A 25th-century hero got some 21st-century help to reverse his obesity and save his life.
Gil Gerard, best-known as the handsome star of the well-remembered sci-fi series “Buck Rogers in the 25th Century,” had ballooned to more than 350 pounds (leading to diabetes, heart disease and other life-threatening conditions) before deciding to undergo drastic surgery in October 2005.
Cameras followed him before, during and after the surgery, enabling him to tell his own story in a shocking new special premiering tonight at 10 on Discovery Health Channel (Ch. 115 on Time Warner Cable in New York).

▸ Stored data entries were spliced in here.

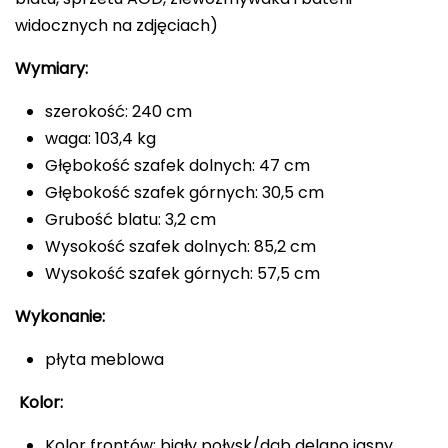
widocznych na zdjęciach)
Wymiary:
szerokość: 240 cm
waga: 103,4 kg
Głębokość szafek dolnych: 47 cm
Głębokość szafek górnych: 30,5 cm
Grubość blatu: 3,2 cm
Wysokość szafek dolnych: 85,2 cm
Wysokość szafek górnych: 57,5 cm
Wykonanie:
płyta meblowa
Kolor:
Kolor frontów: biały połysk/dąb delano jasny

In the show, you’ll see how Gerard, 63 – who weighed 175 pounds in his TV heyday – had packed on so many pounds that fans didn’t recognize him during personal appearances at sci-fi conventions and collector confabs.
And, since this show is on Discovery Health – a cable channel known for its unflinching depictions of medical procedures – you’ll go inside the operating room at a Henderson, Nev., hospital to witness Gerard’s amazing 30-minute surgery, an operation known as an “MGB” or mini-gastric bypass.
Among those on hand to lend support are “Buck Rogers” co-star Erin Gray, 57, who has a tearful reunion with Gerard nearly a year after the surgery, by which time he had shed 140 pounds.
Looking back, Gerard asks, “If I hadn’t had this surgery, where would I be?
“If I was lucky,” he answers, “I’d be dead because I wouldn’t want to be living the life I would have been living a year later if I hadn’t had the surgery. I really did not want to die.”